Perspectives on Obesity Programs at Children's Hospitals: Insights From Senior Program Administrators

ArticleinPEDIATRICS 128 Suppl 2(Supplement):S86-90 · September 2011with5 Reads
Impact Factor: 5.47 · DOI: 10.1542/peds.2011-0480I · Source: PubMed


    The obesity epidemic has resulted in an increasing number of children needing multidisciplinary obesity treatment. To meet this need, pediatric obesity programs have arisen, particularly in children's hospitals. In 2008, the National Association of Children's Hospitals and Related Institutions (NACHRI) convened FOCUS on a Fitter Future, a group drawn from NACHRI member institutions, to investigate the needs, barriers, and capacity-building in these programs.
    Senior administrators of the 47 NACHRI member hospitals that completed an application to participate in the FOCUS group were invited to complete a Web-based survey. The survey targeted 4 key areas: (1) perceived value of the obesity program; (2) funding mechanisms; (3) administrative challenges; and (4) sustainability of the programs.
    Nearly three-quarters of the respondents reported that their obesity programs were integrated into their hospitals' strategic plans.

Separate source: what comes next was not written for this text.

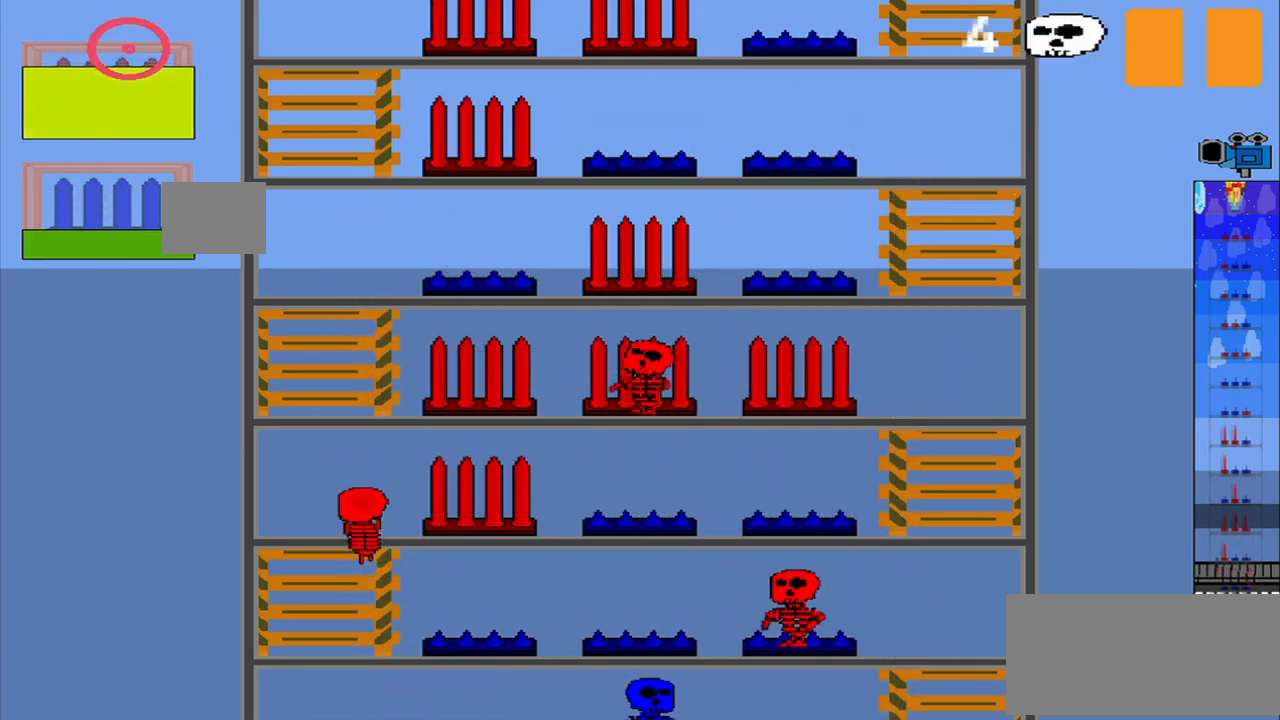
{"buttons": [], "left_stick": "center", "events": []}
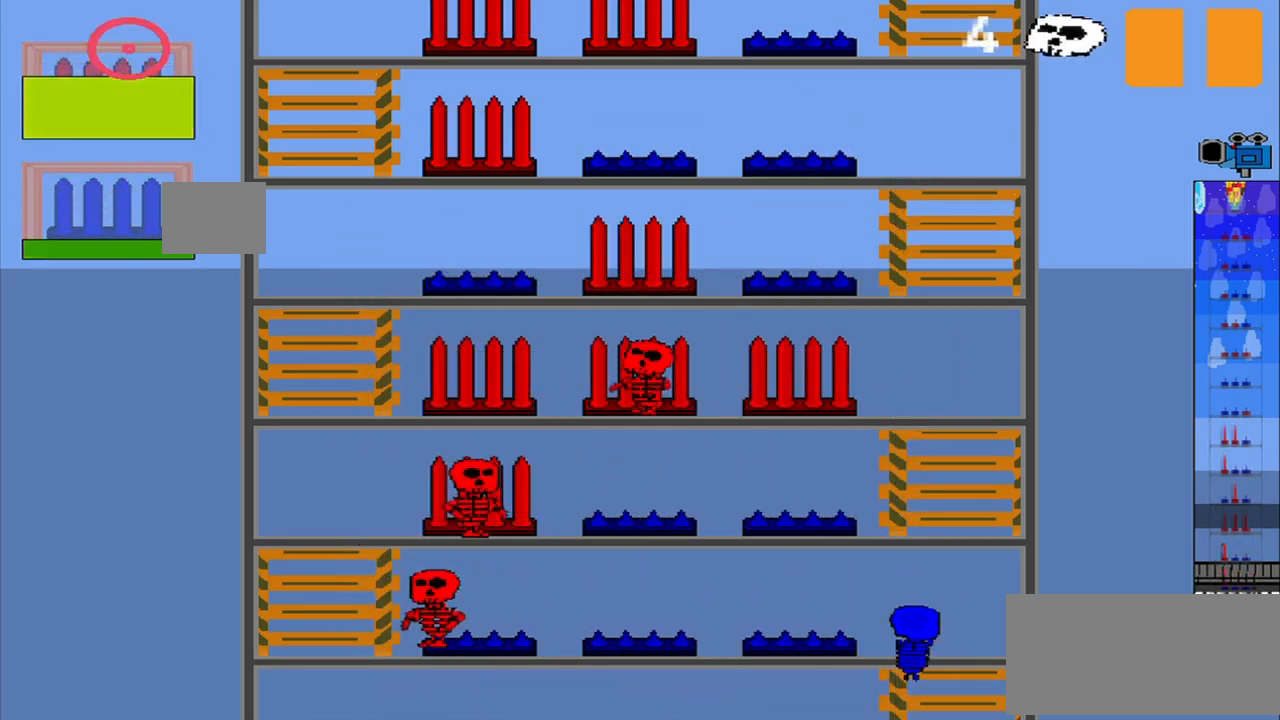
{"buttons": [], "left_stick": "down", "events": [[500, "left_stick", "down"]]}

Obesity programs added value to their institutions because the programs met the needs of patients and families (97%), met the needs of health care providers (91%), prevented future health problems in children (85%), and increased visibility in the community (79%). Lack of reimbursement (82%) and high operating costs (71%) were the most frequently cited challenges. Respondents most frequently identified demonstration of program effectiveness (79%) as a factor that is necessary for ensuring program sustainability.
    Hospital administrators view tackling childhood obesity as integral to their mission to care for children. Our results serve to inform hospital clinicians and administrators as they develop and implement sustainable pediatric obesity programs.